Thats a good thought, but not driving style related. Mine is a 6spd, its gets an italian tuneup a couple times each way on my 100 miles across NH. Bedford and Hookset tolls (traffic conditions permitting), long uphill on-ramp from RT89S in Concord to RT93S, likewise hills on RT 89, and I live on top of a hill that I regularly use to clean her out before I shut her down (after which I have a couple miles of slight downhill & neighboorhood cruising to let it cool off after WOT before shutdown.) At WOT I shift just past peak HP @ 4200-4400rpm, more regular driving I shift 3-3.5k even if not WOT just to keep the airflow up.
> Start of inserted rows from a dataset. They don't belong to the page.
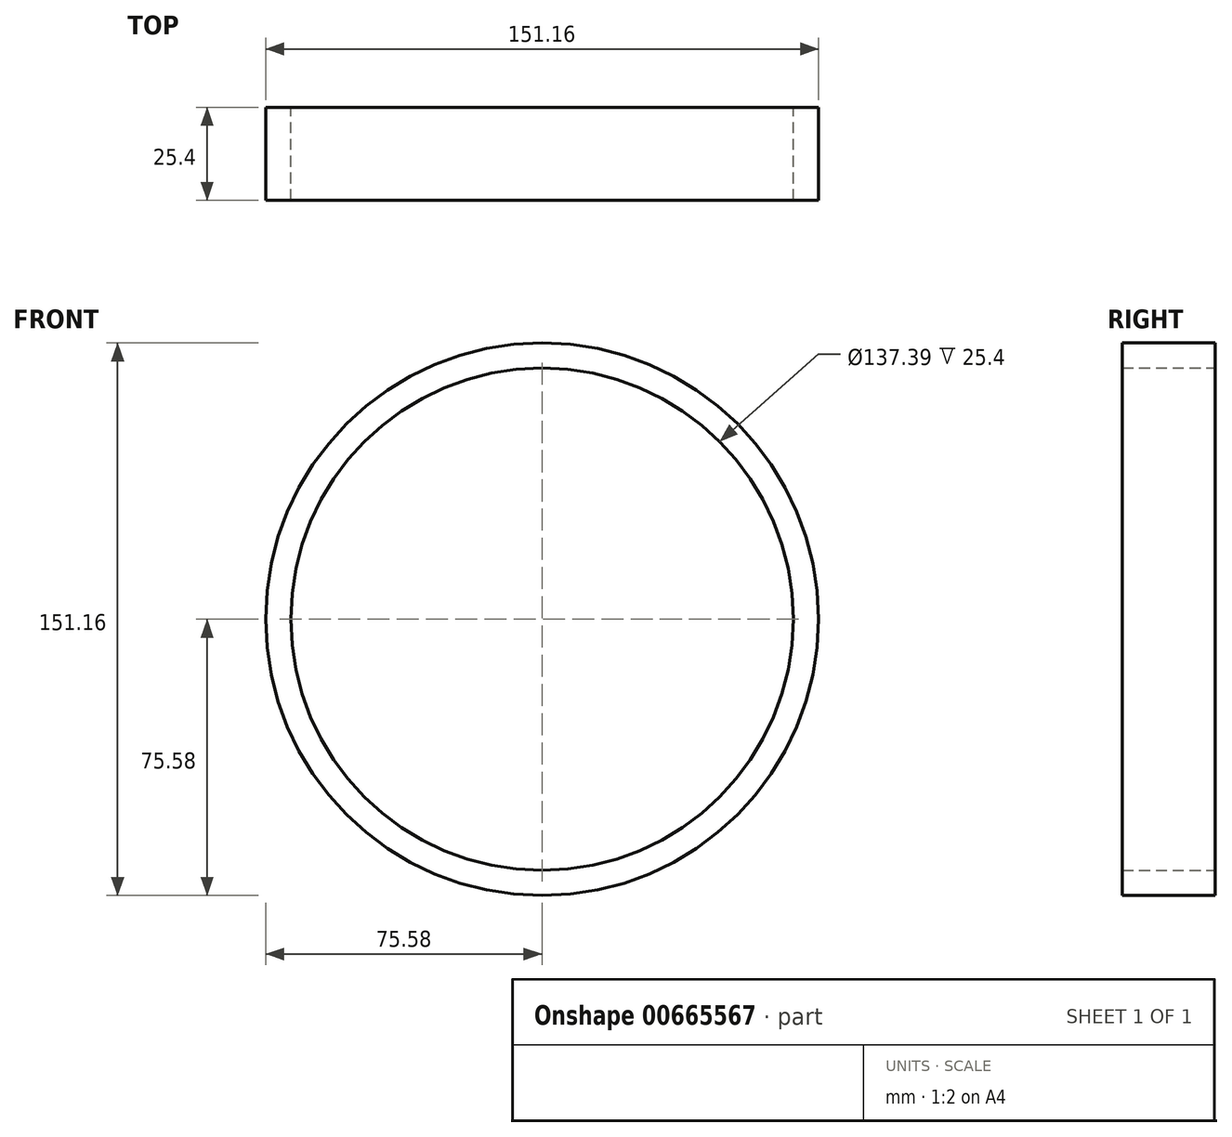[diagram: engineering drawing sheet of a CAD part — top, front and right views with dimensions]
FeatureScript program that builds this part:
annotation { "Feature Type Name" : "Feature", "Feature Type Description" : "" }
export const myFeature = defineFeature(function(context is Context, id is Id, definition is map)
    precondition{}
    {
        {
            var Q0;
            Q0=qCreatedBy(makeId("Front.planeOp"),FACE);
            var sketch = newSketch(context, id + "F0", { "sketchPlane" : qUnion([Q0])});
            skCircle(sketch, "E0", {"center": v(0, 0) * mm, "radius": 75.58 * mm});
            skSolve(sketch);
        }
        {
            var Q0;
            Q0=makeQuery(id+"F0.imprint","IMPRINT",FACE,{"disambiguationData":[TD([[makeQuery(id+"F0.imprint","IMPRINT",EDGE,{"derivedFrom":sQuery(id+"F0.wireOp",EDGE,"E0")}),1.0]])]});
            extrude(context, id + "F1", {"entities" : qUnion([Q0]), "endBound" : BoundingType.SYMMETRIC, "depth" : 25.4 * mm, "offsetDistance" : 25.4 * mm});
        }
        {
            var Q0;
            Q0=qCreatedBy(makeId("Front.planeOp"),FACE);
            var sketch = newSketch(context, id + "F2", { "sketchPlane" : qUnion([Q0])});
            skCircle(sketch, "E1", {"center": v(0, 0) * mm, "radius": 68.7 * mm});
            skSolve(sketch);
        }
        {
            var Q0;
            Q0 = qSketchRegion(id + "F2", true);
            extrude(context, id + "F3", {"entities" : qUnion([Q0]), "operationType" : NewBodyOperationType.REMOVE, "endBound" : BoundingType.SYMMETRIC, "depth" : 50.8 * mm, "offsetDistance" : 25.4 * mm});
        }
    });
You simply can't work it any harder that I do without driving like a jerk on the highway or exceeding reasonable speed limits. The day my car choked and went LIMP, I left Hudson at 5pm in a freezing rain & snowstorm, and was in the left-hand lane all the way up Rt 3 through Nashua, and past Manchester in heavy PM rush hour traffic. As you know, that stretch gets bumper to bumper, Speed 70-75, and no opportunities to pass or "surge WOT" for short periods to try to melt ice. That tactic wouldn't work anyway, because 10 sec of WOT and you are past the speed limit, and 10 sec of turbo heat is not going to melt much ice if any accumulated in the intake from cruising at typical throttle openings. Then, you back off the throttle, and heat goes away and you are building ice. Aim a hairdryer at an ice cube for 10 seconds and let me know how much ice is left. My intake had about a dozen ice cubes worth of ice in it.
The day before LIMP, (Monday the 13th) it was 45 or 50 degrees out in Nashua, so it is safe to assume my car blew itself out completely on my drive home Monday. That means whatever it choked on the next day accumulated in that 24 hour period, and most likely in the evening during my 30 minute stretch between Nashua and Manchester in heavy traffic.
Since I was in the left lane going as fast as traffic allows (and is reasonable, safe, and reasonably legal), I was maintaining the highest possible boost and temperature headed into the IC, and it still froze up under routine highway driving conditions.
No, this is not a driving style problem, this is a routine operation problem. After all, long runs on the highway are supposed to be what these cars do best.